Do you really need all those GPUs?
Briefly

Do you really need all those GPUs?
"For years, the narrative around artificial intelligence has centered on GPUs (graphics processing units) and their compute power. Companies have readily embraced the idea that expensive, state-of-the-art GPUs are essential for training and running AI models. Public cloud providers and hardware manufacturers have promoted this belief, marketing newer, more powerful chips as crucial for remaining competitive in the race for AI innovation."
"This decline may seem positive. Businesses save money, and cloud providers adjust supply. However, there's a critical shift in business decision-making behind these numbers. The price cuts did not result from an oversupply; they reflect changing priorities. Demand for top-tier GPUs is falling as enterprises question why they should pay for expensive GPUs when more affordable alternatives offer nearly identical results for most AI workloads."

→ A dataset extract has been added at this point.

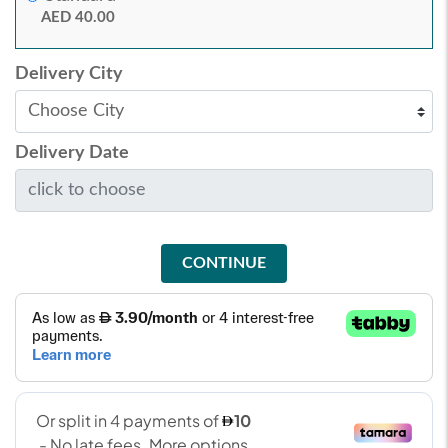
AED 40.00
Delivery City
Delivery Date
CONTINUE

Artificial intelligence has been widely associated with the need for cutting-edge GPUs and their compute capacity. Many enterprise AI workloads such as recommendation engines, predictive analytics, and chatbots do not require the latest high-end chips and can run effectively on older GPUs or commodity CPUs. Cloud-delivered high-demand GPU prices have fallen dramatically, with examples like AWS H100 Spot Instances dropping sharply. Those price declines reflect falling demand and shifting priorities rather than mere oversupply. As cost pressures increase, enterprises are reevaluating infrastructure choices, prioritizing pragmatic deployments that balance performance and cost by leveraging existing or lower-cost hardware.